Il existe une phobie que les Américains mettent un terme à leur présence sur le Vieux Continent, de la même manière qu'ils se retirent d'Afghanistan et d'ailleurs. Notamment du Moyen-Orient. Par exemple, leur budget ne prévoit pas 1 milliards de dollars pour la modernisation du système israélien Dôme de fer et les livraisons de systèmes Patriot à l'Arabie saoudite. Tout le monde sait que les Etats-Unis manquent de ressources pour être présents dans différentes régions du monde. Une sérieuse polémique est en cours actuellement pour savoir s'il faut déplacer l'accent militaire vers la région du Pacifique pour faire face à la Chine.
Le plan global de défense de l'Alliance en cas de crise et de conflit, approuvé par les pays de l'Otan le 21 octobre, accordait une grande attention précisément à la menace chinoise: la modernisation de l'armée chinoise, les nouvelles capacités nucléaires et cybernétiques de Pékin.
À noter qu'à ce moment la ministre allemande de la Défense Annegret Kramp-Karrenbauer a décidé de rappeler une autre "menace" - émanant de la Russie. La ministre a affirmé qu'en cas de besoin l'Otan était prête à utiliser pour endiguer la Russie des moyens militaires, notamment l'arme nucléaire. De plus, Berlin craint le retrait de l'arme nucléaire d'Allemagne en Pologne.
L'arme nucléaire américaine est physiquement présente sur le Vieux Continent, notamment en Allemagne. Près de 20 ogives nucléaires américaines se trouvent à la base aérienne américaine de Büchel en Rhénanie-Palatinat. Il s'agit de bombes aériennes tactiques (non stratégiques) B61. Cet armement peut être utilisé, si besoin, par l'aviation allemande dans le cadre des actions conjointes de l'Otan. Le déploiement de cet arsenal fait partie de la stratégie d'utilisation conjointe de l'arme nucléaire de l'Otan.
Il convient également de rappeler les systèmes de lancement Mk41, qui se transforment facilement d'armes défensives en vecteurs pour tirer des missiles de croisière Tomahawk dotés d'ogives nucléaires. Des systèmes Aegis Ashore et Mk41 ont été déployés en Roumanie et en Pologne.

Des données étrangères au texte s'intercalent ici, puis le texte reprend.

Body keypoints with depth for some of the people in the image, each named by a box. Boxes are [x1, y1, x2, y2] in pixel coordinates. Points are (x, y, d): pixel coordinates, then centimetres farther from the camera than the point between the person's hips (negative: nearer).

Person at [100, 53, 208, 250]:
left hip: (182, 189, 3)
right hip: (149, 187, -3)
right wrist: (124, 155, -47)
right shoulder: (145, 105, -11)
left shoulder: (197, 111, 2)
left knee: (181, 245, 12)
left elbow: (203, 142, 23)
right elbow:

Le coût du travail sur l'arsenal nucléaire américain augmente, sans pour autant aboutir à quelque chose. Au lieu de cela, les Américains se mettent à élargir les capacités pour une frappe nucléaire grâce à leurs alliés - le Royaume-Uni et l'Australie, qui pourrait être transformée en puissance nucléaire (dans le cadre de la nouvelle alliance AUKUS), ainsi que la France. Malgré un litige survenu entre Washington et Paris, Joe Biden tentera de le régler. Autrement dit, les Etats-Unis veulent compenser non pas par la qualité, mais par la quantité la menace qui émane, selon eux, de l'arsenal nucléaire modernisé de la Russie et de la Chine.
C'est pourquoi les Etats-Unis comprennent qu'en cas d'une frappe préventive contre la Russie ou la Chine, la riposte serait dévastatrice. Peut-être quand il est question du droit à une frappe préventive, cela n'implique pas tant la Russie et la Chine que d'autres pays. Il pourrait s'agir d'Etats avec lesquels, selon la doctrine nucléaire américaine, une guerre nucléaire locale est possible. Rappelons qu'en dehors du club nucléaire légal se trouvent des pays tels que l'Iran et la Corée du Nord.